AI/ML Engineer
About The Role
Chime’s AI/ML Trust & Safety team is building models, insights, and decisioning systems that help protect millions of members while enabling safe, reliable financial progress. We are looking for an AI/ML Engineer who is growing strong technical depth in machine learning, experimentation, and analytical problem solving, with an interest in applying those skills to trust, safety, and risk challenges across Chime.
Responsibilities
- Contribute to the design and implementation of training pipeline components for AI/ML models that support Chime’s risk decisioning systems.
- Develop, test, and iterate on model features within clear requirements and with support from senior team members.
- Support offline model evaluation and contribute to online experiment analysis to understand performance, tradeoffs, and member impact.
- Write modular, testable, and maintainable code following engineering best practices.
- Collaborate with Product Managers, Engineers, and Risk teams to translate model findings into clear recommendations and measurable member impact.
- Contribute to production-facing model workflows, including model training, tuning, inference, and monitoring.
- Contribute to projects that apply modern AI/ML methods, such as generative AI, sequence models, and automation workflows, to improve Risk decisioning.
Requirements
- 1–2 years of experience in applied data science or AI/ML engineering, including relevant internship, academic, or project experience.
- Working knowledge of machine learning fundamentals, including feature development, model training, validation, tuning, and evaluation.
- Familiarity with cloud platforms, preferably AWS, orchestration tools, and version control.

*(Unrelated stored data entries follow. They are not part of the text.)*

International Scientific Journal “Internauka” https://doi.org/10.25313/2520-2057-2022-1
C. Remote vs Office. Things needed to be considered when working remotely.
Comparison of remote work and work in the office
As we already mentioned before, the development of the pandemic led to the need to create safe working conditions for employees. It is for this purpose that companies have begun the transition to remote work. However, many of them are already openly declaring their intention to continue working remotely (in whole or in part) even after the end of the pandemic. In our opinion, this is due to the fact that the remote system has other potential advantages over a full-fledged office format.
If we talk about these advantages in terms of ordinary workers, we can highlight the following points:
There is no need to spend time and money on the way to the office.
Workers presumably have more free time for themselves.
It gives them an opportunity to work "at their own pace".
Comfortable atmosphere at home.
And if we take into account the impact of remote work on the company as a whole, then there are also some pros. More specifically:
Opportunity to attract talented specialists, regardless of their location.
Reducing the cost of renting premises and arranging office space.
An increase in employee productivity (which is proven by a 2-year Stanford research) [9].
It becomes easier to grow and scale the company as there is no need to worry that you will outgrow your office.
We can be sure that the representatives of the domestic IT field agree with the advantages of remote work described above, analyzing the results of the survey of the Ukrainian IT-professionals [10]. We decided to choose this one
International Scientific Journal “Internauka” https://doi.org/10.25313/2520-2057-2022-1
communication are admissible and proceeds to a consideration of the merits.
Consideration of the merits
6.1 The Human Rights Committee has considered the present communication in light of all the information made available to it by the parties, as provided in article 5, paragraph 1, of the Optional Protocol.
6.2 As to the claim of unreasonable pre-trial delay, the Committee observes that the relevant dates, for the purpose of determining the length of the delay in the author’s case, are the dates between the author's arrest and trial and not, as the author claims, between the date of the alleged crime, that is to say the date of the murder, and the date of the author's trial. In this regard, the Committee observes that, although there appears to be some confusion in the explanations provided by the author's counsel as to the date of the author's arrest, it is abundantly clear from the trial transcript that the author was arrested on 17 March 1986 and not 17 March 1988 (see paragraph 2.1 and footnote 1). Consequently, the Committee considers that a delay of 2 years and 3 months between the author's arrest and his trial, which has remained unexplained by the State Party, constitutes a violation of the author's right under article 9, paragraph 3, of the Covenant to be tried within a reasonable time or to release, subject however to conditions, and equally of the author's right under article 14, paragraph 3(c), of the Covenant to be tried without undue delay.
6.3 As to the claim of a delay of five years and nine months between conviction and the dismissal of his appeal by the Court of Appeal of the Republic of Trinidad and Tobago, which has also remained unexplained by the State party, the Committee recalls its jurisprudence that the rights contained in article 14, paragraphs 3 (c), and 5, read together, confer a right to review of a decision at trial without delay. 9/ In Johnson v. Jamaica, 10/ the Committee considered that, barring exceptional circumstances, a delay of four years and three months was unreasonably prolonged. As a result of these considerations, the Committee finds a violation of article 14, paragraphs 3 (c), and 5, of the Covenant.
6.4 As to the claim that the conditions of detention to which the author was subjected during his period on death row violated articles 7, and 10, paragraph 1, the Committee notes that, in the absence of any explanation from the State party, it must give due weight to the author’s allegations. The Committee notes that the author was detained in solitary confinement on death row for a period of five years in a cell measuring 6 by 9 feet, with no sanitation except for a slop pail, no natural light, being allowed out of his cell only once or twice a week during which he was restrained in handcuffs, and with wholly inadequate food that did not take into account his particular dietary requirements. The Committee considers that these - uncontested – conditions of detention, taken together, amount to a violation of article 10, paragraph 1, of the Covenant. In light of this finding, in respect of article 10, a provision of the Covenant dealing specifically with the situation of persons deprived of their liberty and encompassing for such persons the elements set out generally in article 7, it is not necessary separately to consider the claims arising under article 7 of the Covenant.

- Familiarity with offline model evaluation, experimentation, and model performance tradeoffs.
- Ability to communicate analyses and model findings clearly, clarify requirements, and collaborate effectively with technical and non-technical partners.
Qualifications
- Nice to have exposure to production ML workflows, including inference, monitoring, retraining, orchestration, model deployment.
- Experience using AI-assisted development tools such as Cursor, Claude Code, or similar tools.

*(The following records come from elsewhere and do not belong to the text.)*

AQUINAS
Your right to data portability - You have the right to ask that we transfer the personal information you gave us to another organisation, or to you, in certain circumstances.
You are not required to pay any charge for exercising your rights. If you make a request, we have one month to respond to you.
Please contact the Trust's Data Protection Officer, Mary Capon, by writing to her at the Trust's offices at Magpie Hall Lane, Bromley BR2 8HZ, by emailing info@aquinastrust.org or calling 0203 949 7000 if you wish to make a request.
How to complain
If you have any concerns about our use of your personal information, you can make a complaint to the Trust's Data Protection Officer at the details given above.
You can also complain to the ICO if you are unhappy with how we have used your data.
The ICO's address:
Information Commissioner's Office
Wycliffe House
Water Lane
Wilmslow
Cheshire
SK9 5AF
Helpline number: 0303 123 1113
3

- Exposure to deep learning methods, such as embeddings, sequence models, representation learning, or behavioral modeling.
Skills
- Strong understanding of machine learning algorithms and techniques.
- Experience with Python, R, or other programming languages commonly used in data science and machine learning.

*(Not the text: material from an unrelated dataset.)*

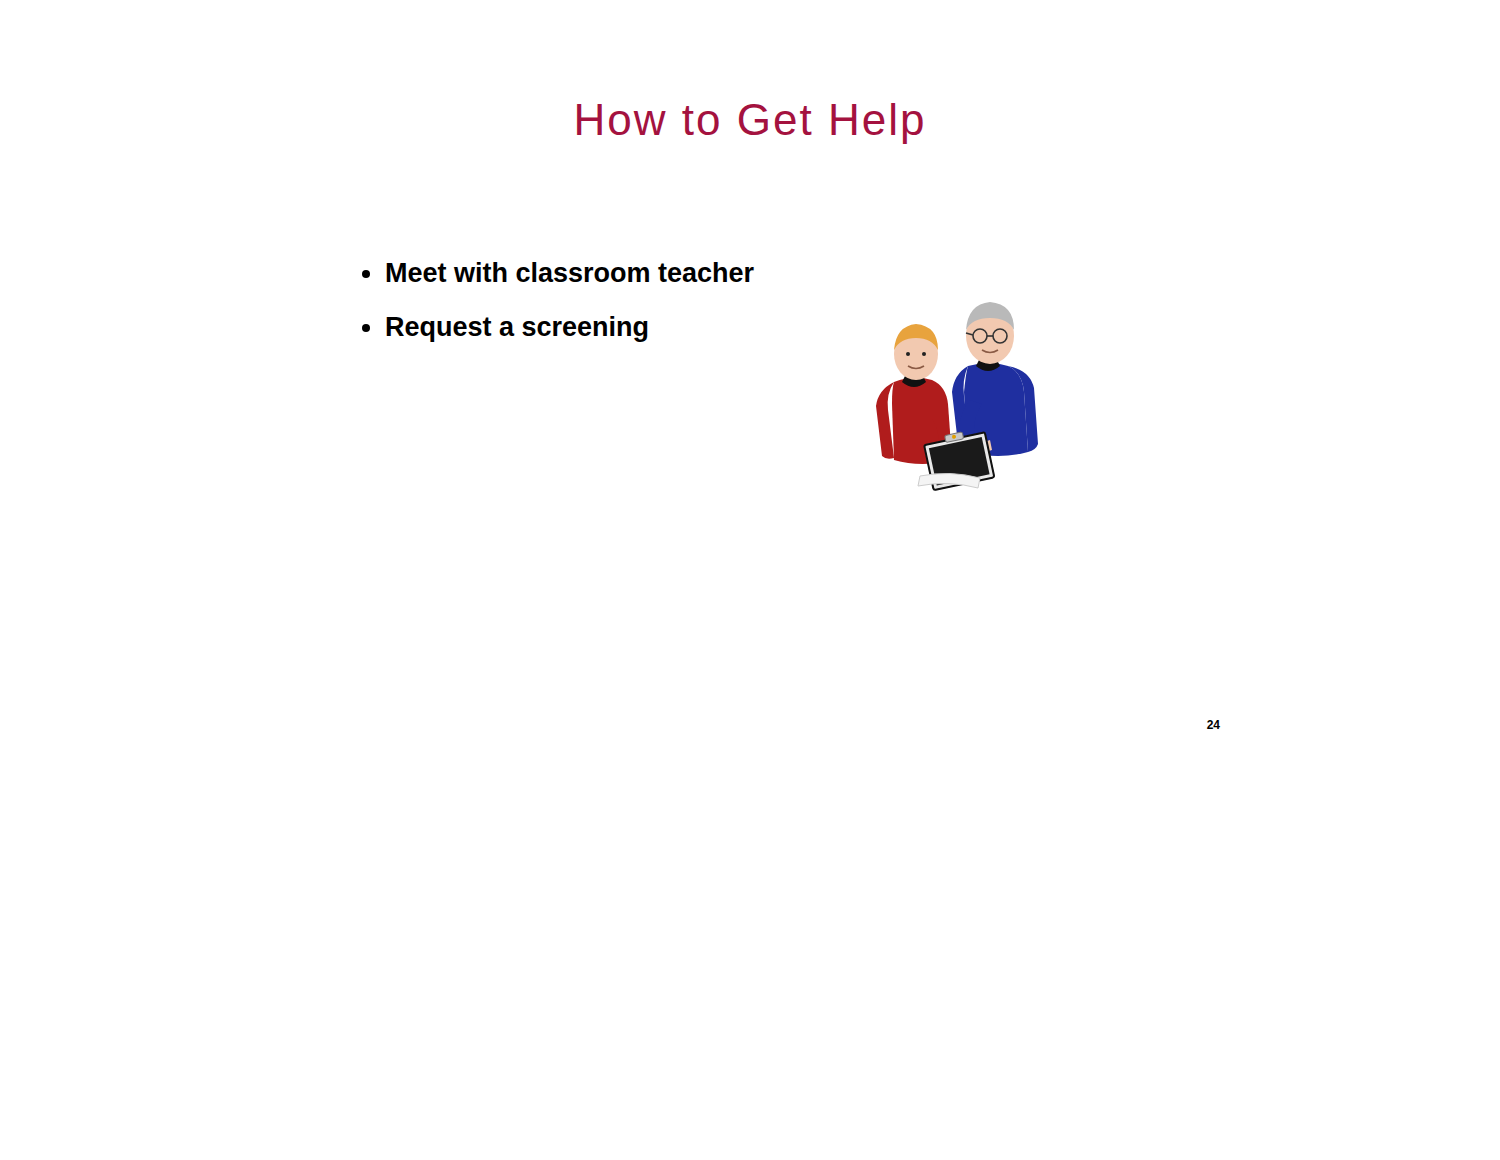How to Get Help
Meet with classroom teacher
Request a screening
24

- Knowledge of data preprocessing, feature engineering, and model selection.
- Experience with cloud platforms like AWS, Google Cloud, or Azure.
- Proficiency in version control systems such as Git.
- Experience with data visualization tools like Matplotlib, Seaborn, or Tableau.
- Experience with statistical analysis and hypothesis testing.
- Experience with cloud-based machine learning frameworks like TensorFlow, PyTorch, or Scikit-Learn.
- Experience with data pipelines and ETL processes.
- Experience with cloud-based machine learning frameworks like TensorFlow, PyTorch, or Scikit-Learn.
Benefits
The base salary offered for this role and level of experience will begin at $125,000.00 and up to $173,000.00. Full-time employees are also eligible for a bonus, competitive equity package, and benefits. The actual base salary offered may be higher, depending on your location, skills, qualifications, and experience.
Pay
The base salary offered for this role and level of experience will begin at $125,000.00 and up to $173,000.00. Full-time employees are also eligible for a bonus, competitive equity package, and benefits. The actual base salary offered may be higher, depending on your location, skills, qualifications, and experience.
Schedule
In this role, you can expect to work 4 days a week in the office and Fridays from home for those near one of our offices, plus team and company-wide events depending on location.